To provide investors with detailed information about the terms and conditions of the bonds being offered, Section 2 of an offer-specific prospectus must contain the following information, or a reference to the information if the information is already contained in a document lodged with ASIC:

                information on the terms of the offer of the bonds, including: the name of the issuing body; the size of the series, or tranche, to which the offer relates; the face value, term, and maturity date of the bonds; guarantees in relation to the bonds and information about any guarantors; the interest rate of the bonds; interest payment dates; events that will constitute default; details of any existing security; the structure of the offer; the minimum size of an application for the bonds; and the prescribed financial market on which the bonds will be listed.
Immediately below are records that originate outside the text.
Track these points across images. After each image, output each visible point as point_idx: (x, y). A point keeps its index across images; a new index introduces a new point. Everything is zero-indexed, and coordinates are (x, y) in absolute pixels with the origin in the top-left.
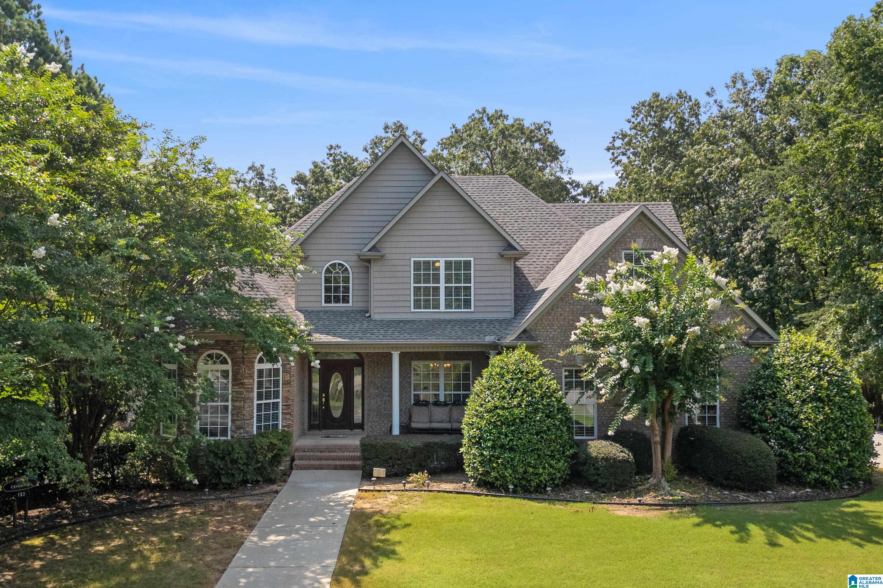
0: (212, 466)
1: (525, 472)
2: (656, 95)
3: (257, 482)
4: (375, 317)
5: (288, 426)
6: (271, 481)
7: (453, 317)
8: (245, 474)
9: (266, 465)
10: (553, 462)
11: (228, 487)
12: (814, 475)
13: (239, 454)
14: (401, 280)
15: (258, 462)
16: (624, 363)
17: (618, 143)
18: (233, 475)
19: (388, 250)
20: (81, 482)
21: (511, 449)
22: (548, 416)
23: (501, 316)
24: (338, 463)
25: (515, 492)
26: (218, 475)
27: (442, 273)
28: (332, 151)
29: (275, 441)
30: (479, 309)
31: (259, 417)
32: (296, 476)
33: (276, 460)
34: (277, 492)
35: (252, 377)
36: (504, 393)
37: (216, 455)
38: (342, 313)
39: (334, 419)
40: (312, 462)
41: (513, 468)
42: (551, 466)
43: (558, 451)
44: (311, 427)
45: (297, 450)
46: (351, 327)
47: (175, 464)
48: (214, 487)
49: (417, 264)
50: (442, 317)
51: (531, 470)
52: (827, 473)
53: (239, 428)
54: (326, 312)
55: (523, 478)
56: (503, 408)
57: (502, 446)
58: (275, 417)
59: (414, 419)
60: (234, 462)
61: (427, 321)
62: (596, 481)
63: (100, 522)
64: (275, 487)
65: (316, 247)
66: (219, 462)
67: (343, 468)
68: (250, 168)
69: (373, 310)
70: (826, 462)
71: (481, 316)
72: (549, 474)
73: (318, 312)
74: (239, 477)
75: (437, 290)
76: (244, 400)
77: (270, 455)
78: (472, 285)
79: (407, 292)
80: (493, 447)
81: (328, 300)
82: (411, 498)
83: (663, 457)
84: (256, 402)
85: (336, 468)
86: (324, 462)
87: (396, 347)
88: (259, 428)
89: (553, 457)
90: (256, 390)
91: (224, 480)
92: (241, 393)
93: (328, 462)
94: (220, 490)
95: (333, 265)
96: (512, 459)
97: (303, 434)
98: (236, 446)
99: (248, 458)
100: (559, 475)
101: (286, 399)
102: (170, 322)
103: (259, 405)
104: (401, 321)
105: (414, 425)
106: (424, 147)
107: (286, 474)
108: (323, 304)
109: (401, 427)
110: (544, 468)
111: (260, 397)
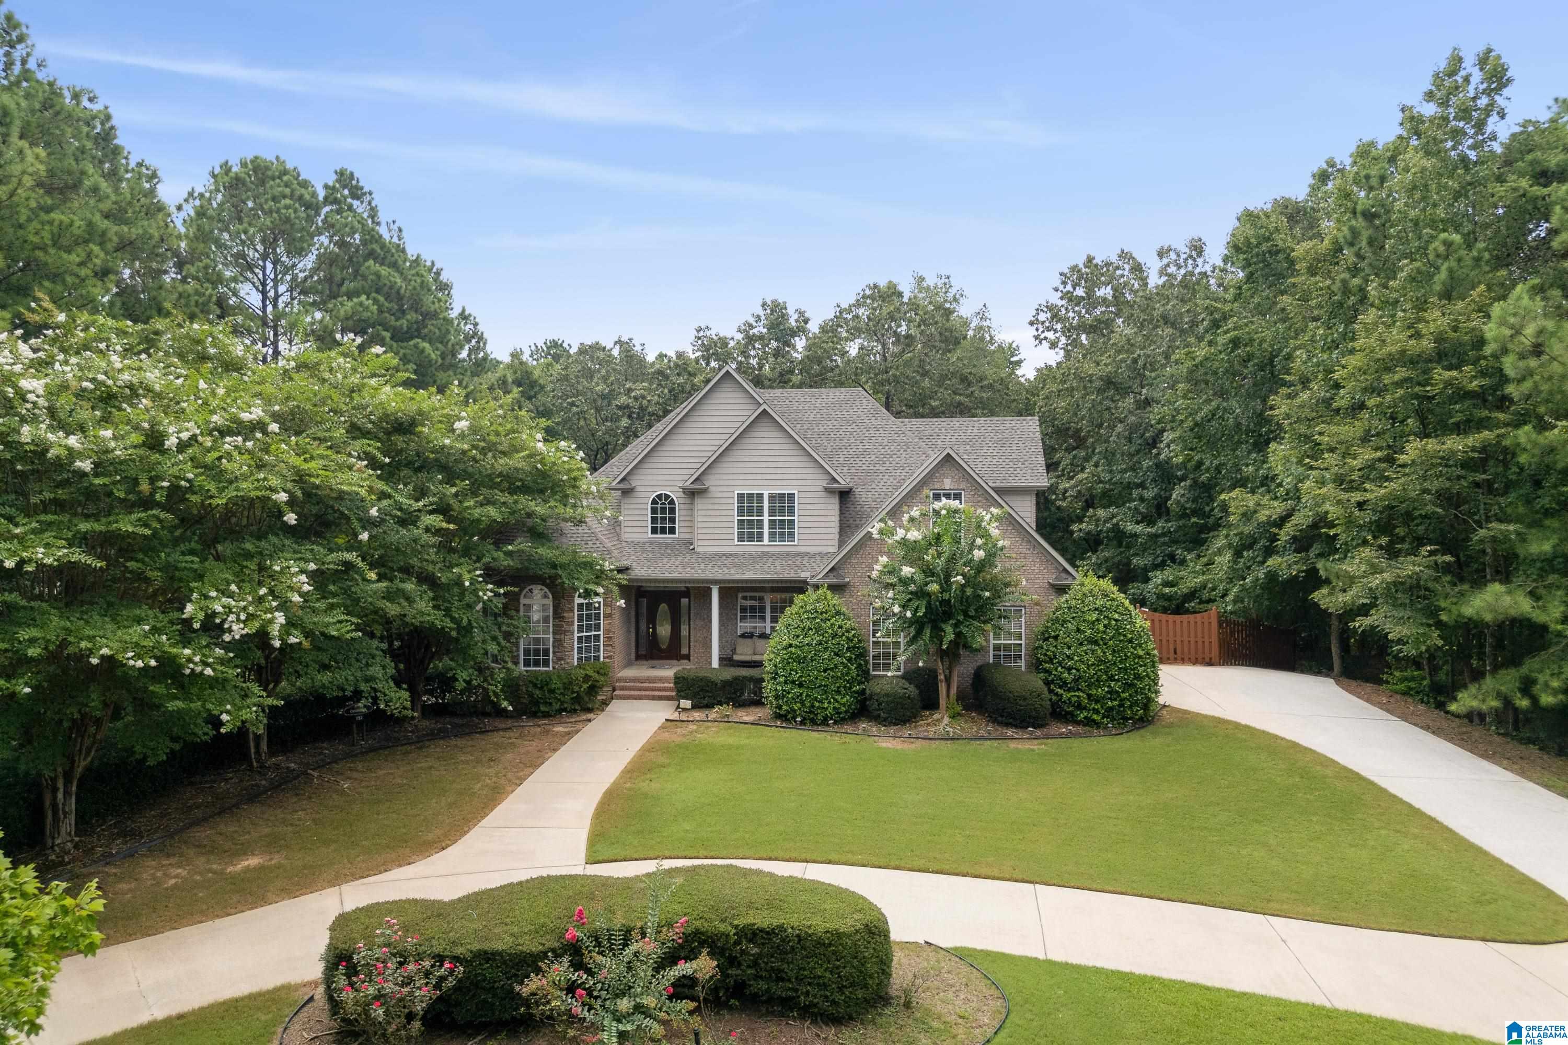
0: (531, 695)
1: (813, 706)
2: (1090, 259)
3: (575, 710)
4: (699, 550)
5: (610, 657)
6: (590, 710)
7: (777, 550)
8: (562, 703)
9: (583, 695)
10: (839, 698)
11: (546, 715)
12: (1082, 715)
13: (556, 684)
14: (724, 513)
15: (573, 692)
16: (896, 609)
17: (1042, 317)
18: (550, 704)
19: (710, 482)
20: (404, 708)
21: (800, 685)
22: (837, 654)
23: (824, 549)
24: (657, 693)
25: (803, 723)
26: (537, 703)
27: (766, 505)
28: (701, 334)
29: (591, 673)
30: (801, 543)
31: (580, 649)
32: (615, 705)
33: (594, 689)
34: (590, 721)
35: (573, 611)
36: (799, 632)
37: (535, 685)
38: (667, 545)
39: (660, 650)
40: (632, 693)
41: (802, 703)
42: (835, 700)
43: (845, 687)
44: (638, 657)
45: (619, 680)
46: (673, 559)
47: (491, 694)
48: (534, 715)
49: (741, 496)
50: (766, 550)
51: (817, 704)
52: (1096, 712)
53: (560, 659)
54: (651, 543)
55: (811, 712)
56: (796, 646)
57: (793, 682)
58: (597, 649)
59: (738, 651)
60: (552, 691)
61: (750, 554)
62: (879, 716)
63: (427, 743)
64: (590, 716)
65: (643, 477)
66: (538, 692)
67: (660, 698)
68: (616, 343)
69: (696, 543)
70: (1097, 702)
71: (803, 549)
72: (834, 708)
73: (644, 543)
74: (557, 706)
75: (760, 522)
76: (565, 632)
77: (585, 686)
78: (796, 518)
79: (731, 525)
80: (786, 682)
81: (654, 530)
82: (708, 728)
83: (948, 696)
84: (576, 635)
85: (654, 698)
86: (643, 693)
87: (715, 582)
88: (580, 659)
89: (838, 692)
90: (576, 623)
91: (543, 708)
92: (562, 626)
93: (647, 693)
94: (538, 717)
95: (659, 496)
96: (801, 694)
97: (629, 664)
98: (554, 678)
99: (565, 688)
100: (843, 709)
101: (607, 631)
102: (479, 576)
103: (580, 638)
104: (724, 555)
105: (736, 657)
106: (808, 326)
107: (605, 703)
108: (650, 535)
109: (721, 659)
110: (829, 703)
111: (580, 629)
                a short explanation of the circumstances in which the bonds can be redeemed.

                any fees and costs associated with the offer of bonds.

                an explanation of where investors can obtain additional information about the offer, including for example, the contact details of the issuing body or a financial advisor or other professional advisor.

                information or reference to the selling restrictions, if any, on the bonds [subregulation 6D.2.05(5)].

In recognition that information contained in a base prospectus can change over time, an offer-specific prospectus must also update significant information contained in a base prospectus that has changed from the time it had been lodged with ASIC. This information, or reference if it is already contained in a document lodged with ASIC, must be included in Section 3 of the offer-specific prospectus, and must specifically include:

                any significant information necessary to update the information in the base prospectus;

                any notices that the issuing body has issued to explain changes that have occurred to the base prospectus since it was lodged with ASIC;

                the key financial ratios specified in regulation 6D.2.06, including details of any changes in the key financial ratios since the last offer-specific prospectus or base prospectus was issued; and

                an explanation of any changes to the risks disclosed in the base prospectus [subregulation 6D.2.05(6)].

Section 3 of an offer-specific prospectus must also contain, or reference if this material is already contained in a document lodged with ASIC, other information specific to the offer of simple corporate bonds that investors should consider, including:

                an explanation of how the issuing body will use the funds raised by issuing the bonds;

                a brief summary of the effect of the offer on the issuing body; and

                the ranking of the bonds and any other debt on issue.

To provide transparency in the fees those associated with the bond offer would receive, the offer-specific prospectus must include the amount paid, or agreed to be paid to: any directors or proposed directors of the issuing body; a person named in the prospectus as performing a function in a professional, advisory or other capacity in connection with the preparation or distribution of the prospectus; a promoter of the issuing body; or an underwriter to the issue or sale; or a financial services licensee named in, and involved in the sale of, the prospectus. 

 

Statement of Compatibility with Human Rights

Prepared in accordance with Part 3 of the Human Rights (Parliamentary Scrutiny) Act 2011

Corporations Amendment (Simple Corporate Bonds and Other
Measures) Regulations 2014

This Legislative Instrument is compatible with the human rights and freedoms recognised or declared in the international instruments listed in section 3 of the Human Rights (Parliamentary Scrutiny) Act 2011.

Overview of the Legislative Instrument

The Corporations Amendment (Simple Corporate Bonds and Other Measures) Regulation 2014 specifies the structure and content of the prospectus material when offering simple corporate bonds in the retail market.

Human rights implications

This Legislative Instrument does not engage any of the applicable rights or freedoms.

Conclusion

This Legislative Instrument is compatible with human rights as it does not raise any human rights issues.